CONSIGNE DONNÉE:
Répondez brièvement aux questions suivantes sur l'article consacré au livre de Luc Frédefond.
(a) À quelle date Jérôme Jaffard est-il mort ?
(b) Combien d'habitants compte alors le village d'Arès ?
(c) Pour quel motif Martin Hirribarn a-t-il été révoqué en 1808 ?

EXTRAIT FOURNI:
····················

« Mourir à trente ans en 1814 » par Luc Frédefond.

TALENTS DU BASSIN (50)

par Jean Dubroca

 

Littérature/Histoire : « Mourir à trente ans en 1814 » par Luc Frédefond.

 

 

            Dans ses nombreux ouvrages, on s’aperçoit que Luc Frédefond aime vagabonder à travers l’histoire locale. Le dernier livre de cet Arésien n’échappe pas à la règle. Mais il est aussi une recherche sur la résolution d’un mystère : comment et pourquoi un certain habitant d’Arès, nommé Jérôme Jaffard, père de deux enfants, a pu mourir aussi jeune dans sa bonne ville d’Arès en 1814 où il est connu comme douanier et…instituteur ? Une double fonction qui n’était pas rare à l’époque où il était fréquent d’exercer plusieurs métiers, aussi mal payés les uns que les autres.

En ce 3 mai 1814, juste le jour où notre Arésien décède, rappelle l’auteur, Louis XVIII revient à Paris, Napoléon est exilé à l’île d’Elbe, la Restauration engloutit la Révolution. Déjà, depuis plus de trois mois, la Guyenne a été envahie par les troupes de la coalition des Anglais et des Portugais qui ont mené quelques combats jusque sur les bords du Bassin, lieu stratégique s’il en est car il permet d‘approcher facilement de Bordeaux. Mais le 12 mars, cette ville s’offre aux adversaires de l’Empereur. C’est cette période troublée et revancharde qui pourrait expliquer le décès du jeune douanier, suppute l’auteur.

 

Le village d’Arès, rattaché alors à la commune d’Andernos, compte 650 habitants, ce qui est relativement beaucoup puisque Lège n’a inscrit que soixante-deux électeurs sur ses listes et Mios 384. Or, en observant de près une carte du littoral arésien de cette époque, Luc Frédefond a découvert que sa zone côtière n’est occupée que par quelques cabanes de pêcheurs mais aussi par des établissements bains marqués « Jaffard et Templier ». Ce dernier appartient à une famille d’agriculteurs aisés et à une lignée de maire d’Andernos. Mais Jaffard ? Il découvre qu’il est le fils de Jérôme, le fonctionnaire décédé. Il se trouve qu’en 1814, Arès sort d’une situation politique troublée qui a vu son ancien maire-châtelain Martin Hirribarn, révoqué en 1808 pour contrebande alors que son fils marche sur les traces de son père, activité à laquelle il ajoute celle de pilleur d’épaves. Une occupation qui constitue depuis le moyen-âge qui l‘avait codifiée, une ressource importante sur cette côte océane. Mais les douaniers-militaires de l’Empereur veillent, tant et si bien qu’Hirribarn est arrêté pour ces délits en 1820, sur la côte de Piquey. Mais il est tout aussitôt libéré ce qui montre sa forte influence dans le pays.

····················

INFORMATIONS AFFICHÉES:

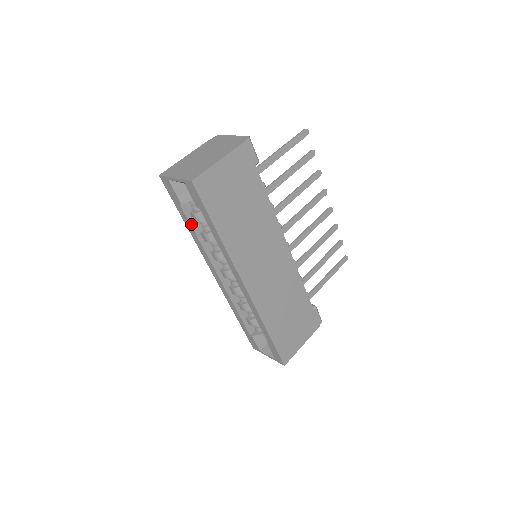
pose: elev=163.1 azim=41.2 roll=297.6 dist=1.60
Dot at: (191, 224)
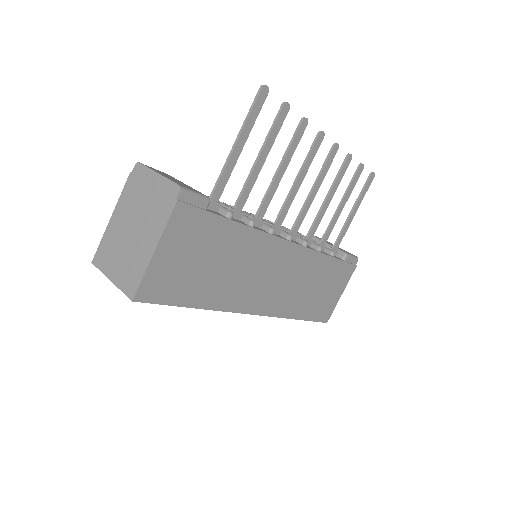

····················

RÉPONSE COMPLÈTE:
(a) Le 3 mai 1814.
(b) 650 habitants.
(c) Pour contrebande.